*Data provided*:
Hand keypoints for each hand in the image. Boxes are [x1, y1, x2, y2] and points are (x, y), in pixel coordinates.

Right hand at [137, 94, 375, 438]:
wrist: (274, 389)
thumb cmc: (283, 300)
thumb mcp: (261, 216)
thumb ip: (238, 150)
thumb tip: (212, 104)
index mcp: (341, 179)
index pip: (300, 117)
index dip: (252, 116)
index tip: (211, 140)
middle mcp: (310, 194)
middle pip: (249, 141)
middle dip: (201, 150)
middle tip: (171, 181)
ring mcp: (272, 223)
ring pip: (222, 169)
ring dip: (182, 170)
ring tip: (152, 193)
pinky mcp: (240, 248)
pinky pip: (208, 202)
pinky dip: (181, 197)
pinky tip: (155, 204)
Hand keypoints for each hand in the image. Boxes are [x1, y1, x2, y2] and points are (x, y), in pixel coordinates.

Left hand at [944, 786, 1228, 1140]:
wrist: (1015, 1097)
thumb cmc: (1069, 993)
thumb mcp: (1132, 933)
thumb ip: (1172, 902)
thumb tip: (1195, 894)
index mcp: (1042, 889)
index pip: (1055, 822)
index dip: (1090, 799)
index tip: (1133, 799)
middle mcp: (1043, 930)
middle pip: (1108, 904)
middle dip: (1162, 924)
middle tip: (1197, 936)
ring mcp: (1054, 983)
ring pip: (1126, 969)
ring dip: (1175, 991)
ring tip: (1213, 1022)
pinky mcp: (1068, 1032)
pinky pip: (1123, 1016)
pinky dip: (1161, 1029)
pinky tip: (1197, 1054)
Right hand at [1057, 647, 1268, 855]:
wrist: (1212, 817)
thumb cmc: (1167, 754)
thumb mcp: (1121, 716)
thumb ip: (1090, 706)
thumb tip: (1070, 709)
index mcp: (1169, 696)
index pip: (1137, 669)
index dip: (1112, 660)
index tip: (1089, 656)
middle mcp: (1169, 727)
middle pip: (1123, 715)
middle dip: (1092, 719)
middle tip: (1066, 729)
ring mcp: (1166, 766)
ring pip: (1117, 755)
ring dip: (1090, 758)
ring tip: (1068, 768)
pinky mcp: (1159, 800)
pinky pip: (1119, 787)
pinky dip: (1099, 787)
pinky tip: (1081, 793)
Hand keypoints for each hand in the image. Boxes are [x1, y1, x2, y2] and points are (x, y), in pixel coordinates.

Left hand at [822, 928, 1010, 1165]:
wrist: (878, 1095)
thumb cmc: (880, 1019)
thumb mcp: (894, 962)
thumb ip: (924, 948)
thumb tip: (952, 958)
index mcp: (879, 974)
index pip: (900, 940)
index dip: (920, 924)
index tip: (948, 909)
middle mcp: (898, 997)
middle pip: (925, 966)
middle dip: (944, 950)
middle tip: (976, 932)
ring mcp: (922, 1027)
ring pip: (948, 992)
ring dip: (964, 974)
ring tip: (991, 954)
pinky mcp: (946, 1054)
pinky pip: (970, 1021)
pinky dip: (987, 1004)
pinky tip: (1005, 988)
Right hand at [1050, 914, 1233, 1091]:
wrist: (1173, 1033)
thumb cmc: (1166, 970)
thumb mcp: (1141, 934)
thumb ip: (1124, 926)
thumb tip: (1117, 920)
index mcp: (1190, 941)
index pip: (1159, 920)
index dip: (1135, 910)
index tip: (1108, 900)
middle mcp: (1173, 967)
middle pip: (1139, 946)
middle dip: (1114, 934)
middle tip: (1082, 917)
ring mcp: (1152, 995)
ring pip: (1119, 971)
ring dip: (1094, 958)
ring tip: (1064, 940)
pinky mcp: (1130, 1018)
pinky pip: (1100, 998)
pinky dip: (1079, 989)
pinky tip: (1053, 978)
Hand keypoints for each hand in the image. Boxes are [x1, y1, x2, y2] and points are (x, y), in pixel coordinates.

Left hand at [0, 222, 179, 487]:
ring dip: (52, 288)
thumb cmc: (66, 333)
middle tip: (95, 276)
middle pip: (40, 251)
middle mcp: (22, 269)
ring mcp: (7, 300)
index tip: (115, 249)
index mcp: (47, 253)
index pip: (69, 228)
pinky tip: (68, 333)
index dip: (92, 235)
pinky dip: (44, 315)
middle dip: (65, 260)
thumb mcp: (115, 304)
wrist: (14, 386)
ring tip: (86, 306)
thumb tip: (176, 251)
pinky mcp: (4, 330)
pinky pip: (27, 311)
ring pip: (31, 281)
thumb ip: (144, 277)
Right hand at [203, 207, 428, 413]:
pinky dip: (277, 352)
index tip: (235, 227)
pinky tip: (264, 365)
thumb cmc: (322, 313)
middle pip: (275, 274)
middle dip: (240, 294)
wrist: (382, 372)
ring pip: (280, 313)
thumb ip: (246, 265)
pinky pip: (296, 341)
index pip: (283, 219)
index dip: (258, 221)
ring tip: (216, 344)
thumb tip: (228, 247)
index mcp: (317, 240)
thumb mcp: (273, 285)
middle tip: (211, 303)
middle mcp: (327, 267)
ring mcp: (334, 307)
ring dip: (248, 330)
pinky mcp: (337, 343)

*Exercise prompt*: Every line of the material above should be repeated exactly.

*Exercise result*:
Hand keypoints for each hand in the image. Boxes are [x1, y1, x2, y2] and points are (x, y), in pixel coordinates.

Right hand at [137, 94, 375, 438]:
wrist: (274, 389)
thumb cmc: (283, 300)
thumb mcp: (261, 216)
thumb ip: (238, 150)
thumb tip: (212, 104)
index mcp: (341, 179)
index pip: (300, 117)
index dip: (252, 116)
index tip: (211, 140)
middle mcp: (310, 194)
middle pip: (249, 141)
middle dip: (201, 150)
middle tip: (171, 181)
ring mcp: (272, 223)
ring pip: (222, 169)
ring dip: (182, 170)
ring tip: (152, 193)
pinky mcp: (240, 248)
pinky pip: (208, 202)
pinky dip: (181, 197)
pinky tip: (155, 204)
Hand keypoints for each hand in the image. Boxes are [x1, y1, x2, y2] and points are (x, y), in pixel coordinates.

Left hand at [944, 786, 1228, 1140]:
wrist: (1015, 1097)
thumb cmc: (1069, 993)
thumb mcp: (1132, 933)
thumb ip: (1172, 902)
thumb tip: (1195, 894)
index mcp: (1042, 889)
index pip: (1055, 822)
index dip: (1090, 799)
index tip: (1133, 799)
middle mcp: (1043, 930)
middle pip: (1108, 904)
middle dip: (1162, 924)
middle tip: (1197, 936)
ring mcp: (1054, 983)
ring pip: (1126, 969)
ring dip: (1175, 991)
ring tip: (1213, 1022)
pinky mcp: (1068, 1032)
pinky pip: (1123, 1016)
pinky dip: (1161, 1029)
pinky tip: (1197, 1054)
Right hand at [1057, 647, 1268, 855]:
wrist: (1212, 817)
thumb cmc: (1167, 754)
thumb mcp: (1121, 716)
thumb ip: (1090, 706)
thumb tip: (1070, 709)
index mcp: (1169, 696)
index pip: (1137, 669)
index dip: (1112, 660)
index tip: (1089, 656)
middle mcp: (1169, 727)
middle pip: (1123, 715)
middle dip: (1092, 719)
middle tip: (1066, 729)
ring mcp: (1166, 766)
ring pip: (1117, 755)
ring dip: (1090, 758)
ring tip: (1068, 768)
pinky mcp: (1159, 800)
pinky pip: (1119, 787)
pinky dip: (1099, 787)
pinky tip: (1081, 793)
Hand keypoints for each hand in the image. Boxes are [x1, y1, x2, y2] and points are (x, y), in pixel coordinates.

Left hand at [822, 928, 1010, 1165]:
wrist: (878, 1095)
thumb cmc: (880, 1019)
thumb mcp: (894, 962)
thumb ip: (924, 948)
thumb tip: (952, 958)
index mcp: (879, 974)
index pip: (900, 940)
index dip: (920, 924)
index tip: (948, 909)
middle mcp: (898, 997)
middle pip: (925, 966)
middle dip: (944, 950)
middle tip: (976, 932)
ring mcp: (922, 1027)
ring pip: (948, 992)
ring dip: (964, 974)
ring tip: (991, 954)
pinky mcp: (946, 1054)
pinky pip: (970, 1021)
pinky dip: (987, 1004)
pinky tip: (1005, 988)
Right hand at [1050, 914, 1233, 1091]:
wrist: (1173, 1033)
thumb cmc: (1166, 970)
thumb mcp: (1141, 934)
thumb ip: (1124, 926)
thumb tip: (1117, 920)
index mcp: (1190, 941)
index pip: (1159, 920)
index dip: (1135, 910)
index tip: (1108, 900)
middle mcp: (1173, 967)
middle pip: (1139, 946)
middle dip: (1114, 934)
middle tip: (1082, 917)
ring mcp: (1152, 995)
ring pip: (1119, 971)
ring dip: (1094, 958)
ring tip: (1064, 940)
pinky mcp: (1130, 1018)
pinky pip: (1100, 998)
pinky dip: (1079, 989)
pinky tip: (1053, 978)
Hand keypoints for each hand in the image. Boxes are [x1, y1, x2, y2] and points are (x, y), in pixel coordinates.

Left hand at [0, 222, 179, 487]:
ring dip: (52, 288)
thumb cmc: (66, 333)
middle tip: (95, 276)
middle pip: (40, 251)
middle mcp: (22, 269)
ring mcp: (7, 300)
index tip: (115, 249)
index mcp: (47, 253)
index pip: (69, 228)
pinky tip: (68, 333)
index dip: (92, 235)
pinky dip: (44, 315)
middle dip: (65, 260)
thumb mcp: (115, 304)
wrist: (14, 386)
ring tip: (86, 306)
thumb tip: (176, 251)
pinky mcp: (4, 330)
pinky pip: (27, 311)
ring pip: (31, 281)
thumb ip: (144, 277)
Right hand at [203, 207, 428, 413]:
pinky dip: (277, 352)
index tip: (235, 227)
pinky tip: (264, 365)
thumb cmc: (322, 313)
middle pip: (275, 274)
middle dip: (240, 294)
wrist: (382, 372)
ring pip: (280, 313)
thumb ip: (246, 265)
pinky pip: (296, 341)
index pip: (283, 219)
index dip: (258, 221)
ring tip: (216, 344)
thumb tip: (228, 247)
index mcp: (317, 240)
thumb mcp: (273, 285)
middle tip: (211, 303)
middle mcp: (327, 267)
ring mcp: (334, 307)
ring dip: (248, 330)
pinky mcp: (337, 343)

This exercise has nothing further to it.